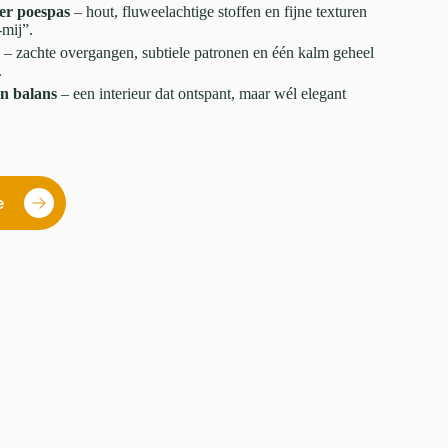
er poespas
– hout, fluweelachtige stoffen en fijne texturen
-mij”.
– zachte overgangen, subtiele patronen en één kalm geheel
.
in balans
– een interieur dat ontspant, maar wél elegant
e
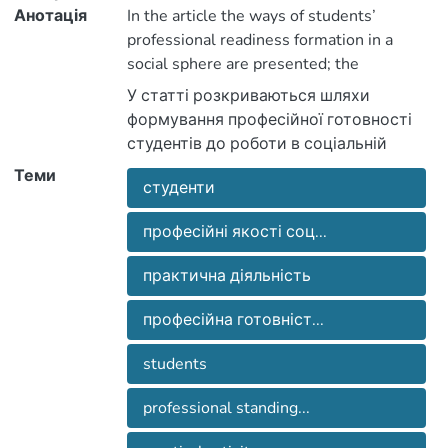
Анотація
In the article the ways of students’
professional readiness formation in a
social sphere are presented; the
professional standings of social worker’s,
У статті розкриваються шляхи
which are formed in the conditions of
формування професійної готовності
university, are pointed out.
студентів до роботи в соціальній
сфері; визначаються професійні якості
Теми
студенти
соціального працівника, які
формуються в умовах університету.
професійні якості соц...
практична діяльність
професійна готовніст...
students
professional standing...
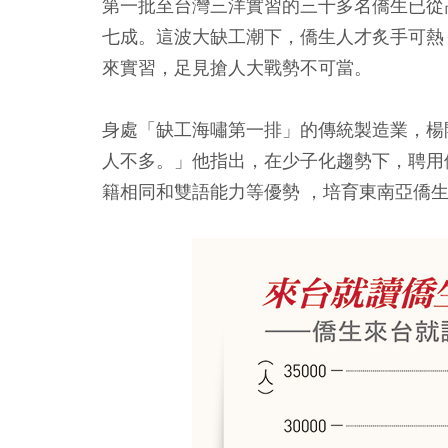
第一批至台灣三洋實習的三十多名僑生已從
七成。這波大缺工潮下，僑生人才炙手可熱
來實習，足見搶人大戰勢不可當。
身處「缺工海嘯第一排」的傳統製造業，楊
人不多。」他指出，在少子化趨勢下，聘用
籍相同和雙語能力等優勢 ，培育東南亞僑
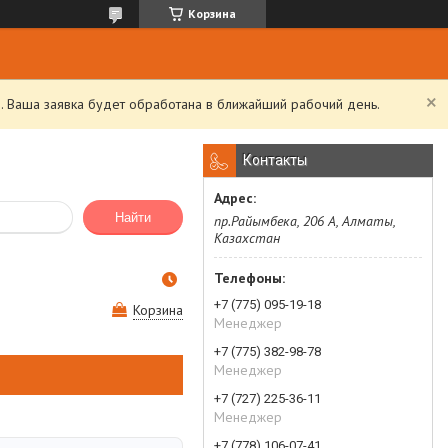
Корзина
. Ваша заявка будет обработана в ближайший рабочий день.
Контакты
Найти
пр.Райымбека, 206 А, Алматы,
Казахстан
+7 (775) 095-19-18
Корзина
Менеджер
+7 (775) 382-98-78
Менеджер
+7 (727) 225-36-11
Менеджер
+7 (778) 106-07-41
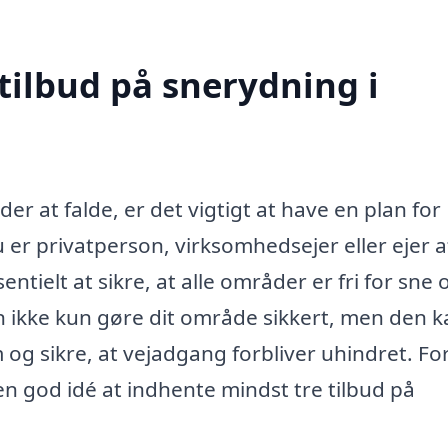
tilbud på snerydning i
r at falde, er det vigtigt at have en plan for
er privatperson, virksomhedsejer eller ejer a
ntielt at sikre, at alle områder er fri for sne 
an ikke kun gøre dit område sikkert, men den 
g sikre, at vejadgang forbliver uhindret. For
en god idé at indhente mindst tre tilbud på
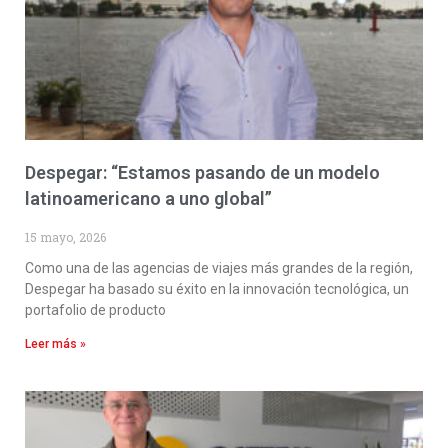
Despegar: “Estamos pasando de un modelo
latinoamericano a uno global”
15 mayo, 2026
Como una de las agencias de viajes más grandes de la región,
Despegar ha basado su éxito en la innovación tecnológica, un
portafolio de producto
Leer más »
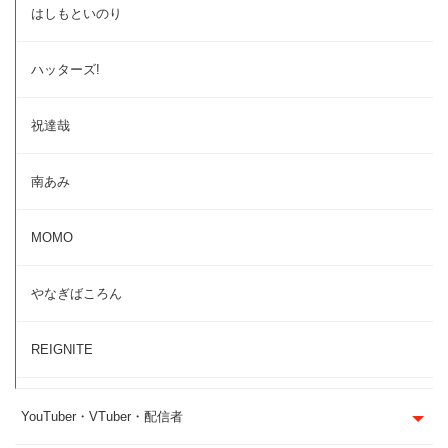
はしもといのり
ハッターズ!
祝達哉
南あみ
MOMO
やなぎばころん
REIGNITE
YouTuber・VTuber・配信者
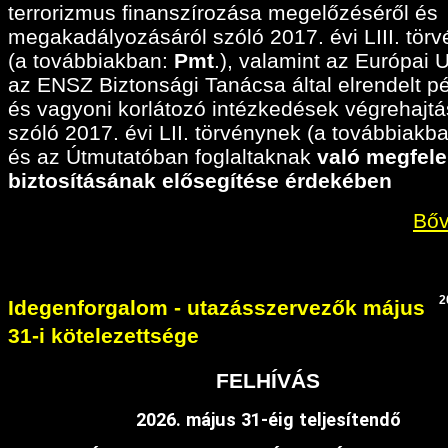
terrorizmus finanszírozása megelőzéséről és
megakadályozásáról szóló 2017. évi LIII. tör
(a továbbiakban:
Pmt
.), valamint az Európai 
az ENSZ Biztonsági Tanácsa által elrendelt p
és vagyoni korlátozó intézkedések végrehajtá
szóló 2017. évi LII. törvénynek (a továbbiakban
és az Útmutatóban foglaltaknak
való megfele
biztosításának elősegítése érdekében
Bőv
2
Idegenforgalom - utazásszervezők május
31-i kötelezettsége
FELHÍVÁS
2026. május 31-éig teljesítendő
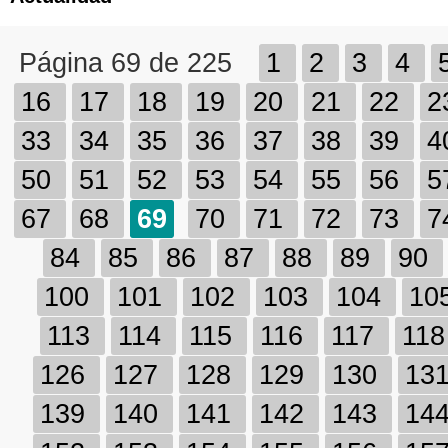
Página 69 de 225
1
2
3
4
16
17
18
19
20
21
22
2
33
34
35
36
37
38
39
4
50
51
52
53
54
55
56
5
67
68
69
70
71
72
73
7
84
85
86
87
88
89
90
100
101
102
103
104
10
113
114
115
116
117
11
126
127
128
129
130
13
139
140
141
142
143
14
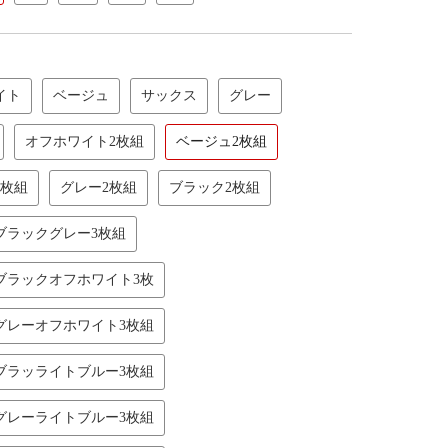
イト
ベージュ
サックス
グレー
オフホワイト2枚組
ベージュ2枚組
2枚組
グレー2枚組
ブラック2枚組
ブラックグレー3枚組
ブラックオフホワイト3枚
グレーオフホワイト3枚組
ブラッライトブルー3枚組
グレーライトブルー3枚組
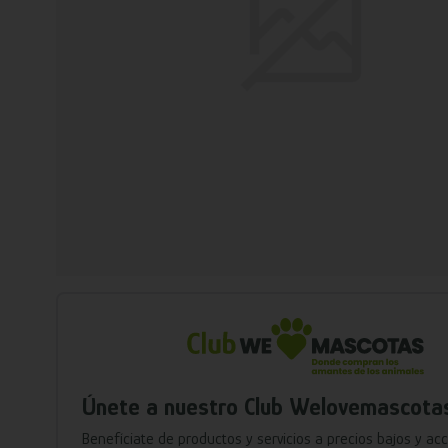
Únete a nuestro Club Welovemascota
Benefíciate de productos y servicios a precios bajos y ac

* [Activity]
An acceptable answer holds exactly the lines from the one with "професійні якості соц..." through the end of the entries above, both ends kept, and no pictures at all.

* [Response to this task]
професійні якості соц...
практична діяльність
професійна готовніст...
students
professional standing...
第一批至台灣三洋實習的三十多名僑生已從
七成。這波大缺工潮下，僑生人才炙手可熱
來實習，足見搶人大戰勢不可當。
身處「缺工海嘯第一排」的傳統製造業，楊
人不多。」他指出，在少子化趨勢下，聘用
籍相同和雙語能力等優勢 ，培育東南亞僑
Корзина
. Ваша заявка будет обработана в ближайший рабочий день.
Контакты
Найти
пр.Райымбека, 206 А, Алматы,
Казахстан
+7 (775) 095-19-18
Корзина
Менеджер
+7 (775) 382-98-78
Менеджер
+7 (727) 225-36-11
Менеджер
+7 (778) 106-07-41
tilbud på snerydning i
r at falde, er det vigtigt at have en plan for
er privatperson, virksomhedsejer eller ejer a
ntielt at sikre, at alle områder er fri for sne 
an ikke kun gøre dit område sikkert, men den 
g sikre, at vejadgang forbliver uhindret. For
en god idé at indhente mindst tre tilbud på
Despegar: “Estamos pasando de un modelo
latinoamericano a uno global”
15 mayo, 2026
Como una de las agencias de viajes más grandes de la región,
Despegar ha basado su éxito en la innovación tecnológica, un
portafolio de producto
Leer más »
はしもといのり
ハッターズ!
祝達哉
南あみ
MOMO
やなぎばころん
REIGNITE
YouTuber・VTuber・配信者
terrorizmus finanszírozása megelőzéséről és
megakadályozásáról szóló 2017. évi LIII. tör
(a továbbiakban:
Pmt
.), valamint az Európai 
az ENSZ Biztonsági Tanácsa által elrendelt p
és vagyoni korlátozó intézkedések végrehajtá
szóló 2017. évi LII. törvénynek (a továbbiakban
és az Útmutatóban foglaltaknak
való megfele
biztosításának elősegítése érdekében
Bőv
2
Idegenforgalom - utazásszervezők május
31-i kötelezettsége
FELHÍVÁS
2026. május 31-éig teljesítendő
Página 69 de 225
1
2
3
4
16
17
18
19
20
21
22
2
33
34
35
36
37
38
39
4
50
51
52
53
54
55
56
5
67
68
69
70
71
72
73
7
84
85
86
87
88
89
90
100
101
102
103
104
10
113
114
115
116
117
11
126
127
128
129
130
13
139
140
141
142
143
14
イト
ベージュ
サックス
グレー
オフホワイト2枚組
ベージュ2枚組
2枚組
グレー2枚組
ブラック2枚組
ブラックグレー3枚組
ブラックオフホワイト3枚
グレーオフホワイト3枚組
ブラッライトブルー3枚組
グレーライトブルー3枚組
Únete a nuestro Club Welovemascota
Benefíciate de productos y servicios a precios bajos y ac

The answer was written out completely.